Die Aktivisten in den Agenda-Arbeitskreisen wirken zwar im Vergleich zu Globalisierungskritikern in ihrer Wortwahl und in ihrem Auftreten meist etwas bieder. Doch auch wenn in diesen Kreisen keine Fahnen geschwenkt werden, gibt es doch viele Gemeinsamkeiten.

Während die Agenda 21 den ökonomischen Status quo beibehalten will, nur eben ökologisch und sozial abgefedert, möchten viele Globalisierungsgegner zu einer keynesianistischen Verteilungspolitik zurück. Beide blenden Herrschaftsverhältnisse aus und sehen die USA als Hindernis gegen eine mögliche Weltordnung des »Guten«. Mit utopischem Denken im Sinne einer sozialen Umgestaltung hat das so viel zu tun wie das Programm einer beliebigen Bundestagspartei oder das Konsenspapier, das der Deutsche Gewerkschaftsbund und Attac entworfen haben.

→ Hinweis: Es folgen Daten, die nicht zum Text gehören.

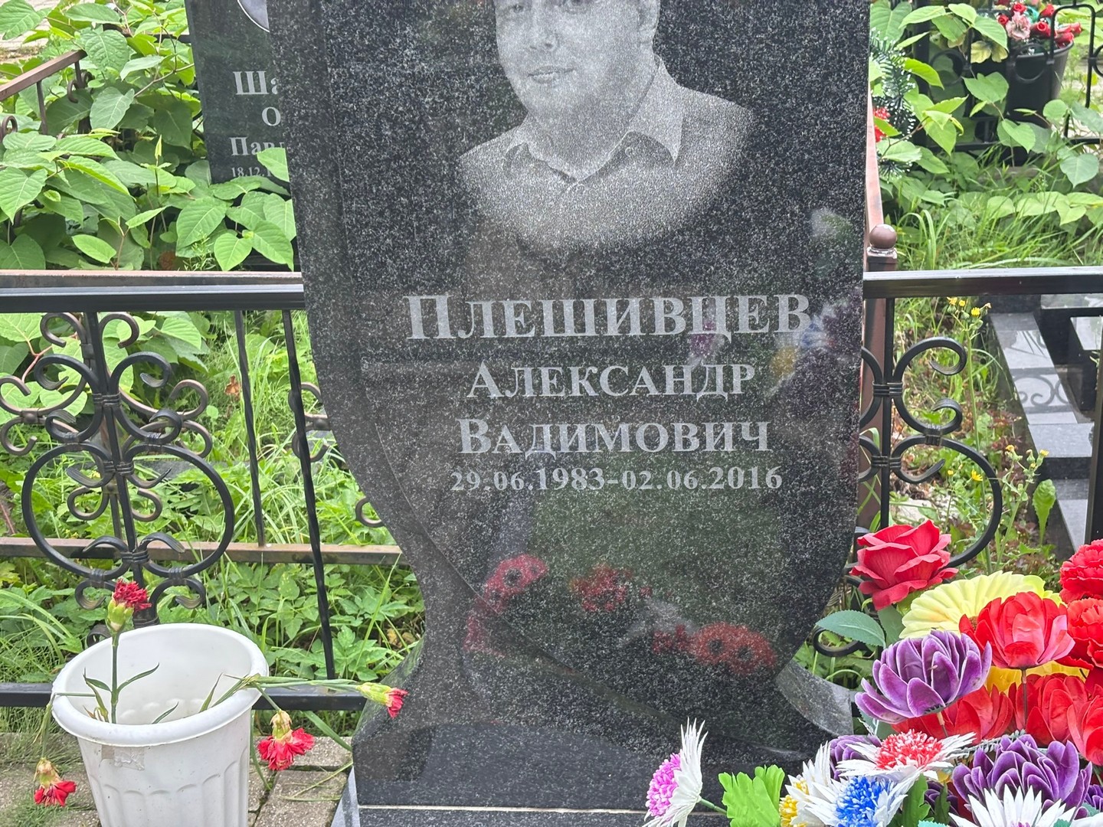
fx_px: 1657
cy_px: 414
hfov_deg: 36.8
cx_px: 552
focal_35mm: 52
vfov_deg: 28.0
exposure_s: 1/227
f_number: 1.6
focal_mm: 5.96
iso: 32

Dass die Delegierten auf dem Attac-Kongress Anfang Januar dieses Papier zwar ablehnten, gleichzeitig aber den einmal vereinbarten Konsens nicht mehr zurückweisen wollten, ist eine beeindruckende geistige Leistung und zeugt vom selbst produzierten Anpassungsdruck. Im Vergleich dazu erscheint in gewisser Weise sogar die Agenda 21 noch sympathisch. Ein nachhaltiges »Weitermachen wie bisher« wird darin wenigstens ohne den verbalradikalen Gestus vieler Globalisierungsgegner propagiert, die doch nur das Gleiche wollen.